L’ONG internationale humanitaire s’insurge contre la suspension prolongée de ses activités et accuse le gouvernement de dilatoire.
Les équipes de Médecins sans frontière (MSF) rongent leur frein depuis six mois dans la région anglophone du Nord-Ouest. L’ONG humanitaire internationale envisage même de quitter la zone si le gouvernement camerounais maintient l’ordre de suspension de ses activités, décidé le 8 décembre 2020 par le gouverneur du Nord-Ouest, Adolphe Lele Lafrique. « Nos opérations d’urgence ne peuvent rester suspendues indéfiniment. Pour des raisons de sécurité, de finance mais aussi d’identité de MSF, il nous est difficile de rester indéfiniment dans une zone où il nous est interdit de travailler », confie à lurgentiste.com, Emmanuel Lampaert, coordinateur des opérations de MSF en Afrique centrale.
Dilatoire
Après de longs mois de discussions entre MSF et le gouvernement camerounais, l’organisme humanitaire soupçonne ses interlocuteurs gouvernementaux de faire le dilatoire. « Au début, nous pensions que cette suspension serait rapidement levée après la clarification de tous les malentendus et des discussions transparentes sur notre façon de travailler.
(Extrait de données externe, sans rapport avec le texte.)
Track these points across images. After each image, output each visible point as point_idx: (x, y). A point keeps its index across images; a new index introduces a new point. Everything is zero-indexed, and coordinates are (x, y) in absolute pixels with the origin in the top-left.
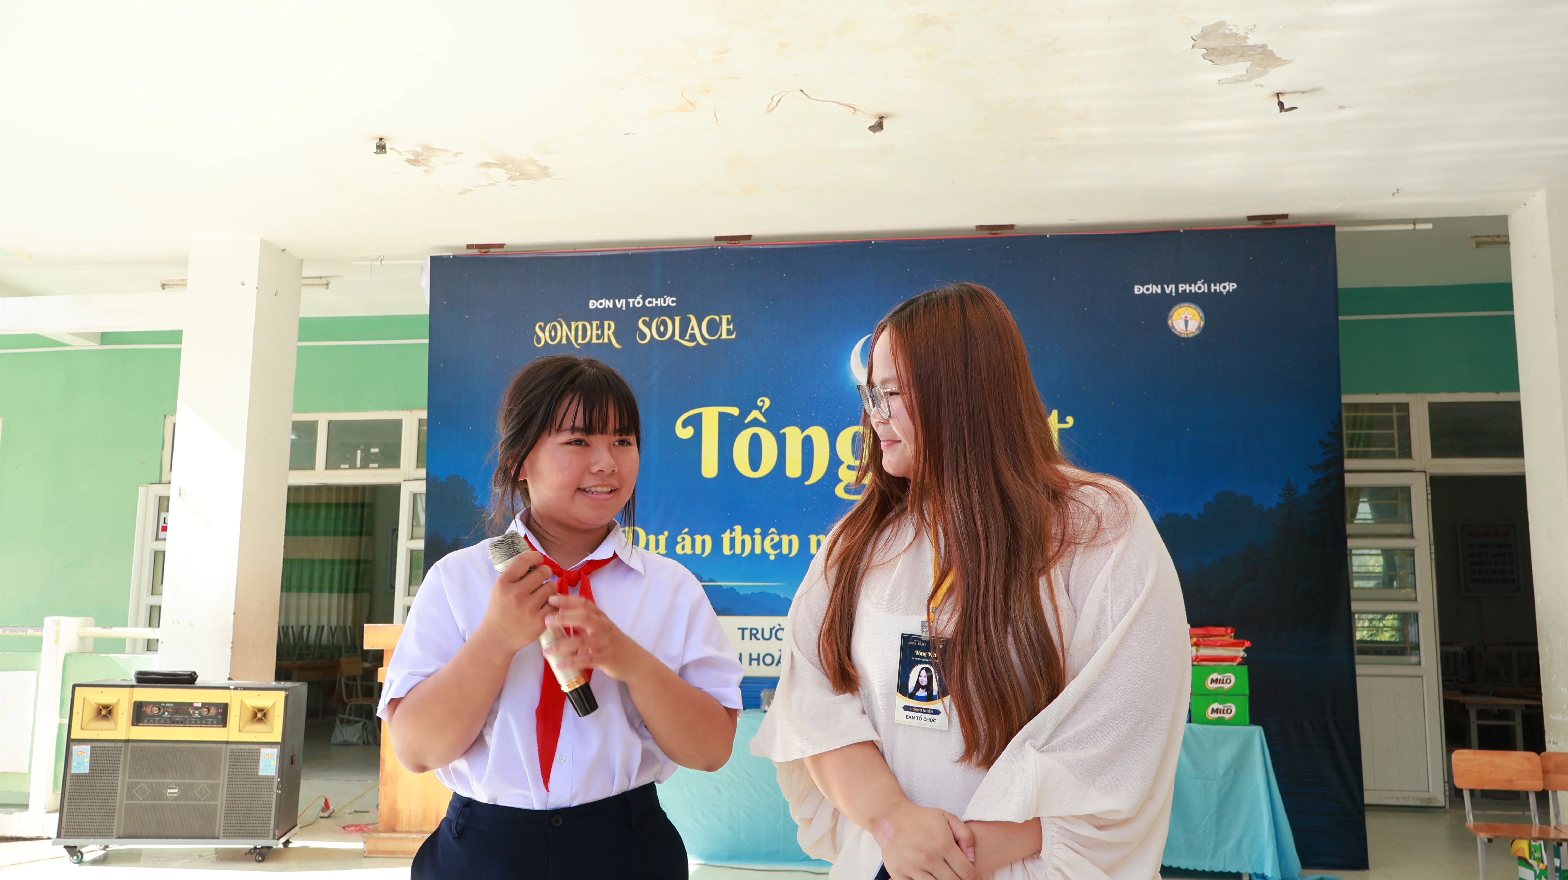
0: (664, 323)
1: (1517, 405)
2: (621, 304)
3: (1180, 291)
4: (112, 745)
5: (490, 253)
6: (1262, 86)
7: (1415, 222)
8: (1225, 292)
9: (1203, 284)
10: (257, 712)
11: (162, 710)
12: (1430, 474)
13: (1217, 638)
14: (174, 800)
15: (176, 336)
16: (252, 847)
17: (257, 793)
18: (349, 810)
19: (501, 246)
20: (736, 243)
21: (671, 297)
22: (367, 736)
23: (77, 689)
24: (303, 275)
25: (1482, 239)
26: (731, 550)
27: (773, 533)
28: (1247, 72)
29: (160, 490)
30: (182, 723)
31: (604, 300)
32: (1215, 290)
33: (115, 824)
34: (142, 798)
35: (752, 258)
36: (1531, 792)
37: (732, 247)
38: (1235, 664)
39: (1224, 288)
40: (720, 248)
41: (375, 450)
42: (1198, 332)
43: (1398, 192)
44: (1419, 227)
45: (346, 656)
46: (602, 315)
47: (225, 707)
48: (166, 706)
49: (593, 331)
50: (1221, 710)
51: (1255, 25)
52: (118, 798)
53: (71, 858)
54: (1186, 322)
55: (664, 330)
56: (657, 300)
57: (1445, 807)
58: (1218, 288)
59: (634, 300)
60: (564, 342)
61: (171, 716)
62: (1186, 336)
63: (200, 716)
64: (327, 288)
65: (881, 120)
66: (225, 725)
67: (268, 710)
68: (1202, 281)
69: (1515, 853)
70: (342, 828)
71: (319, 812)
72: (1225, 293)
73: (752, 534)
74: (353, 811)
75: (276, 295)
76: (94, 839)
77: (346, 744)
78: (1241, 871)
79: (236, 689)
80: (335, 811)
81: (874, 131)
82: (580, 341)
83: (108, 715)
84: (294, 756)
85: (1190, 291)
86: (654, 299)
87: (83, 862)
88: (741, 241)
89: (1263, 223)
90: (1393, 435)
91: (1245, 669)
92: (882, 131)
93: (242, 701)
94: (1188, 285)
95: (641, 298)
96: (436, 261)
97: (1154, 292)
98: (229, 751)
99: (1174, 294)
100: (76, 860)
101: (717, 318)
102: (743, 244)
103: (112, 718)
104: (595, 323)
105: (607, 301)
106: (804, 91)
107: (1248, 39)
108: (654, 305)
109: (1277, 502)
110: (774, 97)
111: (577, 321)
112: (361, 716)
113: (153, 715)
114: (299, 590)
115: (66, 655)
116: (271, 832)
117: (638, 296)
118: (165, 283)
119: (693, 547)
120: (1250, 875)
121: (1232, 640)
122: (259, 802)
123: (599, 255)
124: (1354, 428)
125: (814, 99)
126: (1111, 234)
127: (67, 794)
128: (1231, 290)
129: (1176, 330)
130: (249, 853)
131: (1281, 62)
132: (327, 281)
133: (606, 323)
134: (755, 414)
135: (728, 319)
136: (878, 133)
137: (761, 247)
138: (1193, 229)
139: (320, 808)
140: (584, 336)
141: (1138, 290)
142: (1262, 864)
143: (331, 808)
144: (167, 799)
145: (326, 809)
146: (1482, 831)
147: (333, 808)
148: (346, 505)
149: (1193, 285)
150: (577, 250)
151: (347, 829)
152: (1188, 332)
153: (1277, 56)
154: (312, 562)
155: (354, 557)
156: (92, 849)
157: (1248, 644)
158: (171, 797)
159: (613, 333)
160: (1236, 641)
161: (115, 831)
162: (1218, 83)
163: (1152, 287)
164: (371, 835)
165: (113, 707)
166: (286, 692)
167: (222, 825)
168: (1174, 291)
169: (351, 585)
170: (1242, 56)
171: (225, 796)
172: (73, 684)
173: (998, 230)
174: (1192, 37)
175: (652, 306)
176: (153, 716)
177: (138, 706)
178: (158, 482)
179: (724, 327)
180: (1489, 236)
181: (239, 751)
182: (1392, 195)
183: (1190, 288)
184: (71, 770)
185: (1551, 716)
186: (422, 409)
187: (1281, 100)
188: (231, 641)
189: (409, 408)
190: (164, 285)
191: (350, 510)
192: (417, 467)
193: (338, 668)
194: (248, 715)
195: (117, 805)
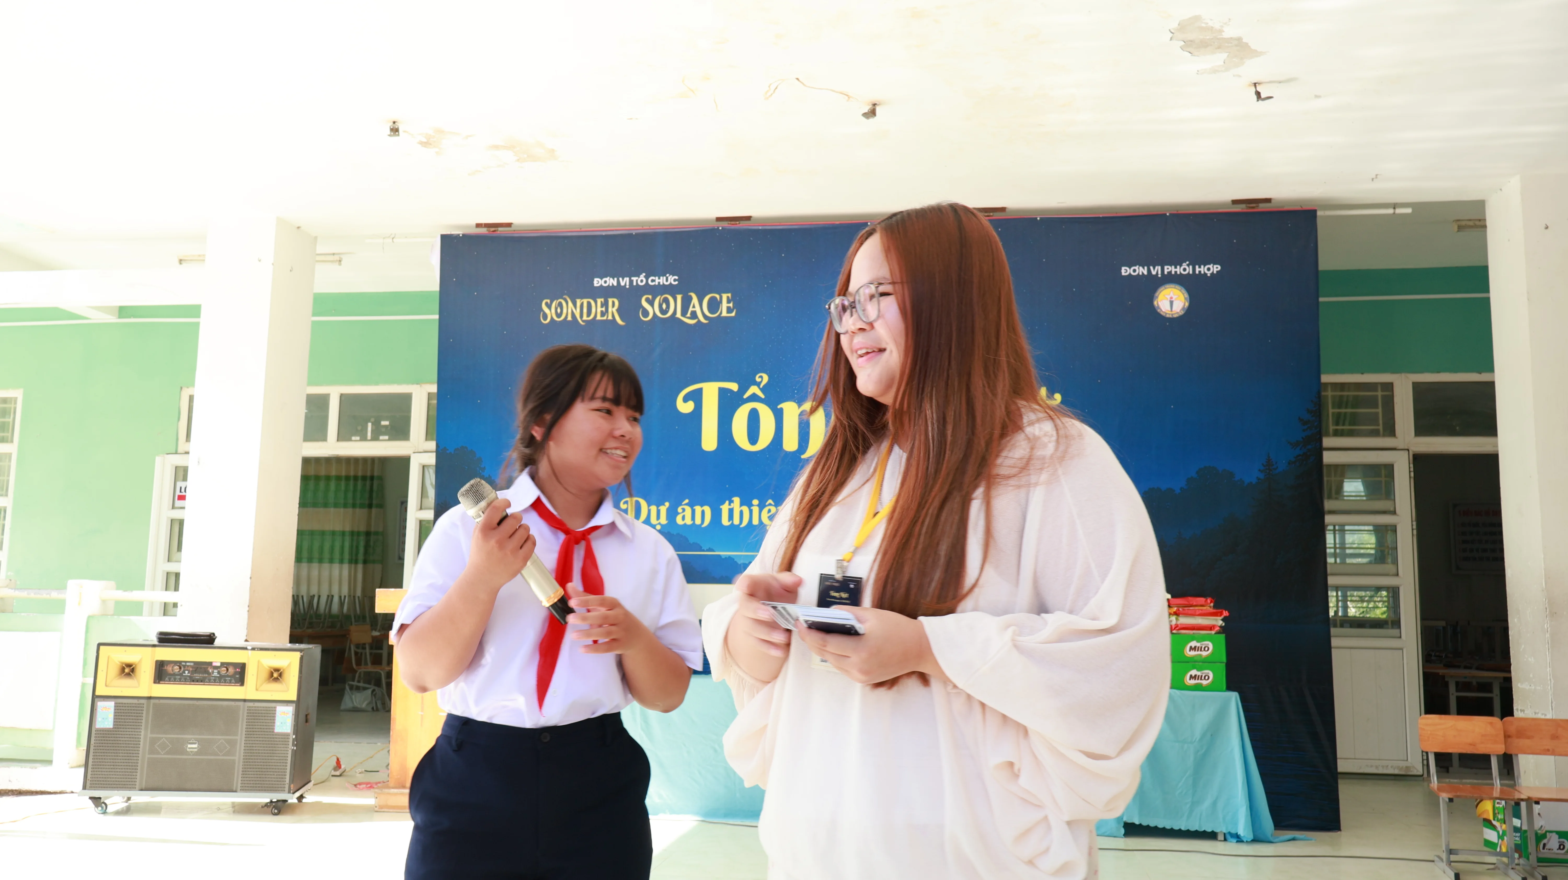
0: (666, 301)
1: (1492, 385)
2: (625, 282)
3: (1166, 273)
4: (135, 701)
5: (499, 232)
6: (1240, 76)
7: (1395, 206)
8: (1209, 273)
9: (1188, 265)
10: (273, 671)
11: (183, 669)
12: (1413, 452)
13: (1196, 608)
14: (193, 755)
15: (194, 311)
16: (268, 800)
17: (274, 749)
18: (359, 770)
19: (509, 225)
20: (737, 224)
21: (673, 276)
22: (376, 703)
23: (102, 648)
24: (318, 252)
25: (1463, 223)
26: (729, 521)
27: (770, 504)
28: (1224, 63)
29: (179, 460)
30: (201, 681)
31: (608, 278)
32: (1200, 272)
33: (138, 777)
34: (164, 752)
35: (751, 239)
36: (1493, 755)
37: (733, 227)
38: (1213, 632)
39: (1209, 269)
40: (720, 228)
41: (385, 423)
42: (1183, 312)
43: (1376, 178)
44: (1398, 211)
45: (356, 625)
46: (607, 293)
47: (242, 667)
48: (186, 665)
49: (597, 308)
50: (1199, 676)
51: (1230, 19)
52: (140, 752)
53: (96, 809)
54: (1171, 303)
55: (666, 308)
56: (659, 278)
57: (1423, 775)
58: (1202, 269)
59: (637, 278)
60: (569, 318)
61: (191, 674)
62: (1171, 316)
63: (218, 675)
64: (340, 264)
65: (874, 107)
66: (242, 684)
67: (284, 670)
68: (1187, 263)
69: (1479, 816)
70: (353, 786)
71: (331, 772)
72: (1209, 275)
73: (750, 505)
74: (363, 770)
75: (291, 271)
76: (118, 790)
77: (356, 710)
78: (1215, 831)
79: (253, 649)
80: (347, 771)
81: (868, 118)
82: (585, 318)
83: (131, 673)
84: (308, 714)
85: (1176, 272)
86: (657, 278)
87: (107, 812)
88: (741, 222)
89: (1247, 207)
90: (1377, 413)
91: (1222, 637)
92: (875, 118)
93: (259, 662)
94: (1173, 267)
95: (645, 277)
96: (446, 240)
97: (1141, 274)
98: (246, 708)
99: (1160, 276)
100: (101, 810)
101: (718, 296)
102: (743, 225)
103: (135, 675)
104: (599, 301)
105: (611, 279)
106: (800, 80)
107: (1224, 31)
108: (657, 284)
109: (1257, 477)
110: (771, 84)
111: (582, 298)
112: (370, 684)
113: (174, 673)
114: (310, 560)
115: (89, 617)
116: (287, 786)
117: (641, 274)
118: (182, 258)
119: (693, 518)
120: (1225, 834)
121: (1212, 610)
122: (276, 758)
123: (604, 234)
124: (1340, 407)
125: (809, 87)
126: (1100, 217)
127: (92, 748)
128: (1215, 272)
129: (1162, 310)
130: (265, 806)
131: (1255, 54)
132: (340, 258)
133: (610, 301)
134: (754, 390)
135: (728, 297)
136: (871, 120)
137: (760, 228)
138: (1180, 212)
139: (332, 767)
140: (589, 313)
141: (1125, 271)
142: (1236, 824)
143: (343, 767)
144: (187, 753)
145: (338, 768)
146: (1443, 791)
147: (345, 767)
148: (356, 478)
149: (1178, 267)
150: (582, 230)
151: (358, 786)
152: (1173, 313)
153: (1253, 47)
154: (323, 533)
155: (362, 528)
156: (115, 800)
157: (1226, 613)
158: (191, 752)
159: (618, 310)
160: (1215, 611)
161: (137, 783)
162: (1198, 74)
163: (1139, 268)
164: (382, 790)
165: (136, 665)
166: (301, 652)
167: (240, 779)
168: (1160, 272)
169: (361, 557)
170: (1219, 48)
171: (242, 751)
172: (98, 643)
173: (990, 212)
174: (1170, 30)
175: (655, 285)
176: (174, 675)
177: (160, 665)
178: (174, 452)
179: (725, 305)
180: (1470, 220)
181: (257, 709)
182: (1371, 180)
183: (1176, 270)
184: (95, 725)
185: (1519, 685)
186: (431, 383)
187: (1258, 89)
188: (248, 604)
189: (418, 382)
190: (181, 260)
191: (360, 483)
192: (426, 440)
193: (347, 636)
194: (265, 674)
195: (140, 758)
Mais cela a pris plus de temps que prévu, et nous avons poursuivi de bonne foi les efforts bilatéraux au niveau régional et central. À plusieurs reprises, nous avons pensé qu’une solution était en vue », explique Emmanuel Lampaert.
Au mois de mai dernier, Stephen Paul Cornish, le directeur général de MSF a personnellement fait le déplacement pour Yaoundé pour négocier une reprise d’activité. Sa délégation a d’ailleurs été reçue en audience le 11 mai 2021 par Lejeune Mbella Mbella, ministre camerounais des Relations Extérieures (Minrex), pour trouver un accord définitif. Mais depuis lors, c’est le silence radio du côté des autorités camerounaises qui avaient pourtant rassuré leur hôte humanitaire. « Après des mois de dialogue transparent, nous espérons que les autorités camerounaises réexamineront leur décision et qu’une décision de redémarrage immédiat sera accordée, afin de mettre fin aux souffrances de la population », déplore le coordinateur des opérations de MSF en Afrique centrale.
Santé en péril
Dans la région anglophone du Nord-Ouest, la situation humanitaire des populations se dégrade chaque jour un peu plus. La suspension d’activités de MSF « affecte gravement » les conditions de vie de la population meurtrie par les violences et pour laquelle la présence de cette ONG était la seule façon d’accéder à des soins de santé. D’après MSF, la mortalité maternelle et infantile a augmenté ces dernières années, et des besoins essentiels ne sont pas couverts. A titre d’exemple, des enfants qui souffrent de la malaria ou de diarrhée ne sont pas pris en charge. Idem pour des femmes enceintes qui doivent accoucher et ces personnes ayant besoin de soins chirurgicaux vitaux. « Il y a tant de personnes que nos équipes pourraient soigner gratuitement dès maintenant, mais ils en sont empêchés. Cette situation doit cesser. Qu’il s’agisse de Médecins Sans Frontières ou d’une autre organisation, les gens doivent avoir accès aux soins de santé ».